**Extrait du document**:
Les personnes trans sont depuis longtemps la cible de haine et de discrimination. La discrimination dans le milieu de l’emploi a conduit des nombres disproportionnés de personnes trans à se tourner vers la prostitution. À une époque, la police est reconnue pour arrêter des femmes trans en présumant qu’elles sont des travailleuses du sexe qui se travestissent. Les personnes trans peuvent rarement avoir accès à des soins de santé d’affirmation de genre en prison. De plus, le fait d’avoir un casier judiciaire empêche les patients d’avoir accès aux soins de santé du Clarke.

Certains droits légaux sont acquis au fil du temps. La décriminalisation partielle du sexe gai au Canada en 1969 est également une victoire pour la communauté transgenre. (Voir L’amendement de 1969 et la (dé)criminalisation de l’homosexualité.) À cette époque, les personnes trans ne peuvent pas facilement changer leur sexe légal. Ceci signifie que les personnes trans hétérosexuelles sont légalement des personnes homosexuelles (et les personnes trans queer sont légalement hétérosexuelles). Cette décision décriminalise donc la sexualité à la fois pour les personnes trans hétéros et queer.

En 1979, au moins six provinces permettent aux hommes et femmes trans de mettre à jour leurs marqueurs de genre sur leurs certificats de naissance. Cependant, ces amendements nécessitent des preuves de chirurgie génitale de réassignation sexuelle, ce qui est largement plus disponible pour les femmes transgenres que pour les hommes transgenres. En 2012, une décision du Tribunal des droits de la personne de l’Ontario élimine l’exigence de chirurgie en Ontario. Ceci devient la norme à travers toutes les provinces et les territoires en 2017, à l’exception du Nunavut.

Depuis 2017, les personnes non binaires peuvent avoir un X sur leur passeport. La reconnaissance provinciale et territoriale varie. En 2022, l’Alberta, la Colombie-Britannique, le Manitoba, la Saskatchewan, l’Ontario, la Nouvelle-Écosse, l’ Île-du-Prince-Édouard, Terre-Neuve-et-Labrador, et les Territoires du Nord-Ouest émettent des marqueurs X sur au moins certains des documents d’identité. La Saskatchewan et l’Ontario émettent des certificats de naissance avec un marqueur de genre caché. Cependant, le Québec et le Nunavut continuent de n’offrir que des options binaires.

**Données affichées**:
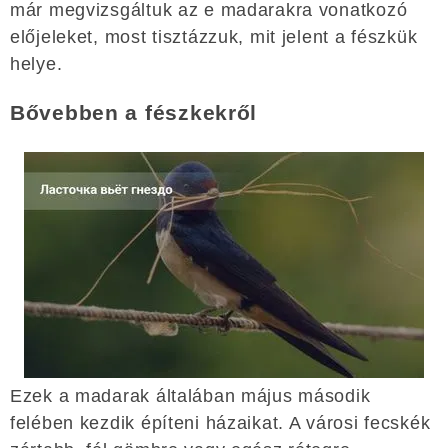
már megvizsgáltuk az e madarakra vonatkozó
előjeleket, most tisztázzuk, mit jelent a fészkük
helye.
Bővebben a fészkekről
Ezek a madarak általában május második
felében kezdik építeni házaikat. A városi fecskék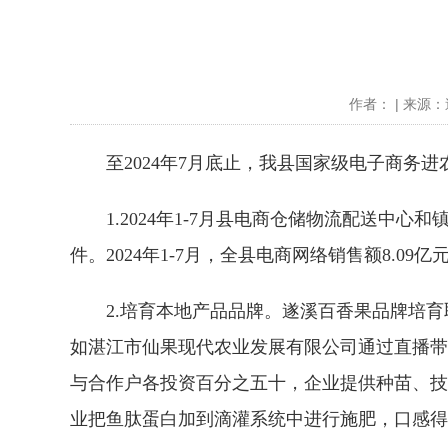
作者： | 来源：遂
至2024年7月底止，我县国家级电子商务进
1.2024年1-7月县电商仓储物流配送中心和
件。2024年1-7月，全县电商网络销售额8.09亿
2.培育本地产品品牌。遂溪百香果品牌培育取
如湛江市仙果现代农业发展有限公司通过直播带
与合作户各投资百分之五十，企业提供种苗、技
业把鱼肽蛋白加到滴灌系统中进行施肥，口感得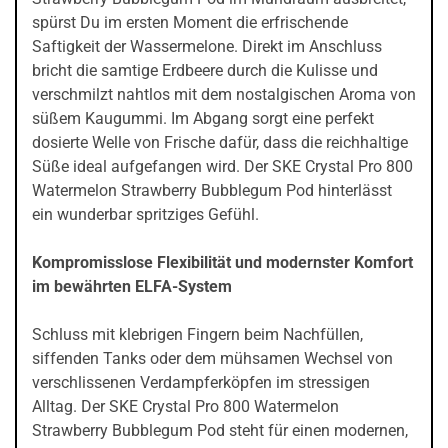
spürst Du im ersten Moment die erfrischende
Saftigkeit der Wassermelone. Direkt im Anschluss
bricht die samtige Erdbeere durch die Kulisse und
verschmilzt nahtlos mit dem nostalgischen Aroma von
süßem Kaugummi. Im Abgang sorgt eine perfekt
dosierte Welle von Frische dafür, dass die reichhaltige
Süße ideal aufgefangen wird. Der SKE Crystal Pro 800
Watermelon Strawberry Bubblegum Pod hinterlässt
ein wunderbar spritziges Gefühl.
Kompromisslose Flexibilität und modernster Komfort
im bewährten ELFA-System
Schluss mit klebrigen Fingern beim Nachfüllen,
siffenden Tanks oder dem mühsamen Wechsel von
verschlissenen Verdampferköpfen im stressigen
Alltag. Der SKE Crystal Pro 800 Watermelon
Strawberry Bubblegum Pod steht für einen modernen,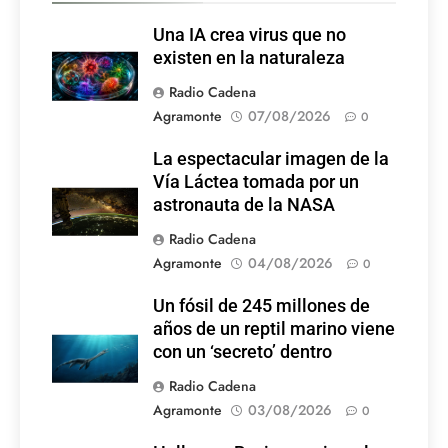
Una IA crea virus que no
existen en la naturaleza
Radio Cadena
Agramonte
07/08/2026
0
La espectacular imagen de la
Vía Láctea tomada por un
astronauta de la NASA
Radio Cadena
Agramonte
04/08/2026
0
Un fósil de 245 millones de
años de un reptil marino viene
con un ‘secreto’ dentro
Radio Cadena
Agramonte
03/08/2026
0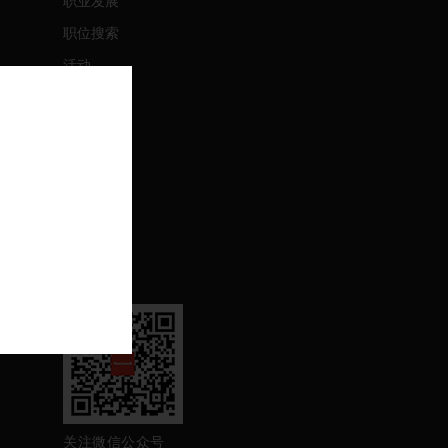
职业发展
职位搜索
活动
联系我们
联系我们
支持
退订
关注我们
关注微信公众号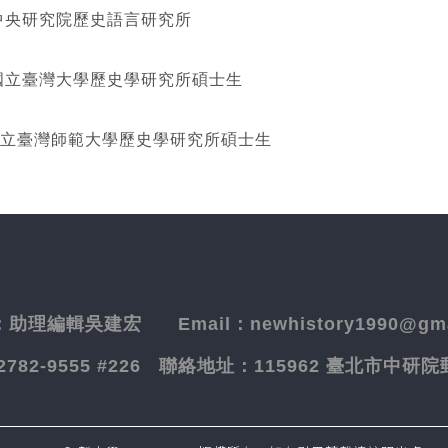
研究院歷史語言研究所
灣大學歷史學研究所碩士生
立臺灣師範大學歷史學研究所碩士生
：
助理編輯吳建宏
Email：newhistory1990@gma
-2782-9555 #226
聯絡地址：
115962 臺北市中研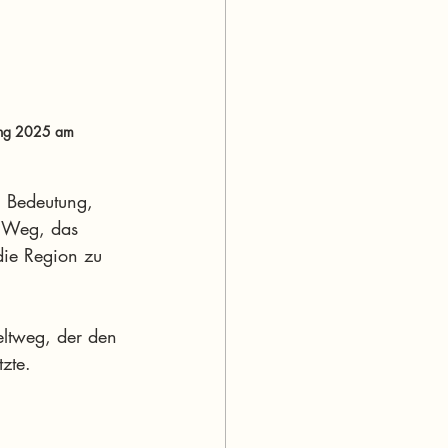
lung 2025 am 
 Bedeutung, 
n Weg, das 
die Region zu 
eltweg, der den 
zte.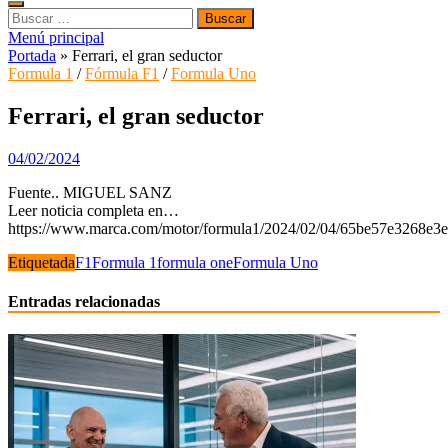
Buscar:
Menú principal
Portada
»
Ferrari, el gran seductor
Formula 1
/
Fórmula F1
/
Formula Uno
Ferrari, el gran seductor
04/02/2024
Fuente.. MIGUEL SANZ
Leer noticia completa en…
https://www.marca.com/motor/formula1/2024/02/04/65be57e3268e3
Etiquetada
F1
Formula 1
formula one
Formula Uno
Entradas relacionadas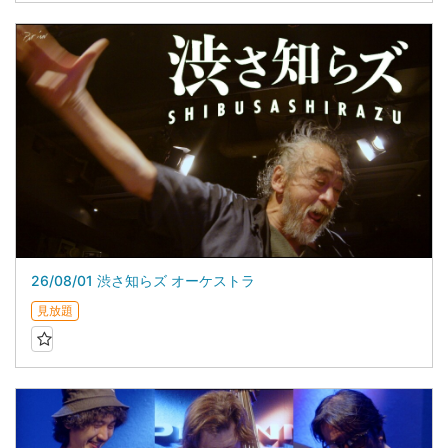
26/08/01 渋さ知らズ オーケストラ
見放題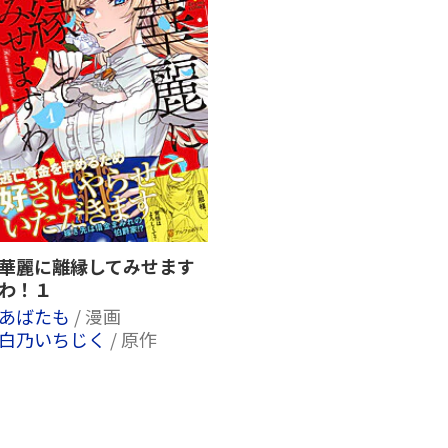
華麗に離縁してみせます
わ！１
あばたも
/ 漫画
白乃いちじく
/ 原作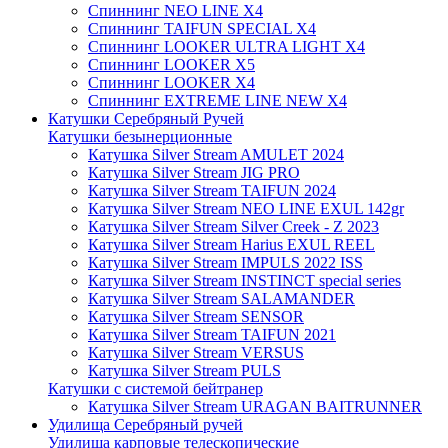
Спиннинг NEO LINE X4
Спиннинг TAIFUN SPECIAL X4
Спиннинг LOOKER ULTRA LIGHT X4
Спиннинг LOOKER X5
Спиннинг LOOKER X4
Спиннинг EXTREME LINE NEW X4
Катушки Серебряный Ручей
Катушки безынерционные
Катушка Silver Stream AMULET 2024
Катушка Silver Stream JIG PRO
Катушка Silver Stream TAIFUN 2024
Катушка Silver Stream NEO LINE EXUL 142gr
Катушка Silver Stream Silver Creek - Z 2023
Катушка Silver Stream Harius EXUL REEL
Катушка Silver Stream IMPULS 2022 ISS
Катушка Silver Stream INSTINCT special series
Катушка Silver Stream SALAMANDER
Катушка Silver Stream SENSOR
Катушка Silver Stream TAIFUN 2021
Катушка Silver Stream VERSUS
Катушка Silver Stream PULS
Катушки с системой бейтранер
Катушка Silver Stream URAGAN BAITRUNNER
Удилища Серебряный ручей
Удилища карповые телескопические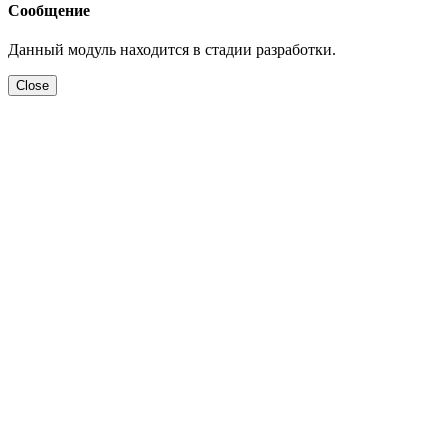
Сообщение
Данный модуль находится в стадии разработки.
Close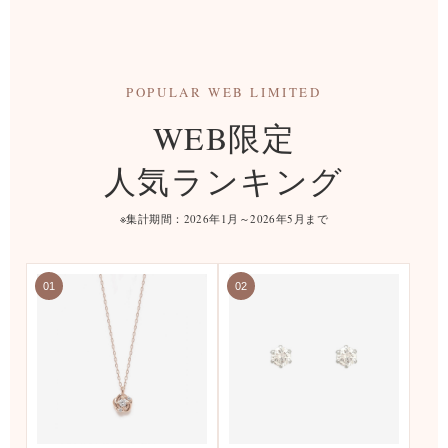
POPULAR WEB LIMITED
WEB限定
人気ランキング
※集計期間：2026年1月～2026年5月まで
01
02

**Tâche à faire**: Écrivez la suite du texte sur les droits des personnes trans au Canada, à partir de sa dernière phrase. Les enregistrements n'ont aucun lien avec le texte.

**Réponse à la tâche**:
À partir des années 1990, des affaires judiciaires accordent des droits légaux supplémentaires. Celles-ci comprennent deux affaires en Colombie-Britannique en 1999, qui statuent que les personnes transgenres ne peuvent subir de discrimination dans les syndicats et ne peuvent être congédiées en raison de leur genre. En 2001, le Tribunal canadien des droits de la personne conclut que le transsexualisme est protégé sur la base du sexe ou du handicap. Cette décision permet aux organismes des droits de la personne d’offrir du soutien aux personnes transgenres. Cependant, les critiques considèrent également que cette décision est capacitiste et transphobe, car elle définit le fait d’être transgenre comme un handicap.

En 2017, le gouvernement fédéral adopte le projet de loi C-16. Il ajoute à la Loi canadienne sur les droits de la personne « l’identité de genre et l’expression de genre » comme motifs de discrimination interdits. Il ajoute également l’expression et l’identité de genre comme motifs de déclaration de discours haineux ou de crimes haineux en vertu du Code criminel. (Voir Propagande haineuse.)

En 2022, le Canada interdit la pratique de la pseudoscience de thérapie de conversion. Cette pratique prétend pouvoir changer l’orientation sexuelle ou l’orientation de genre des gens, parfois contre leur gré.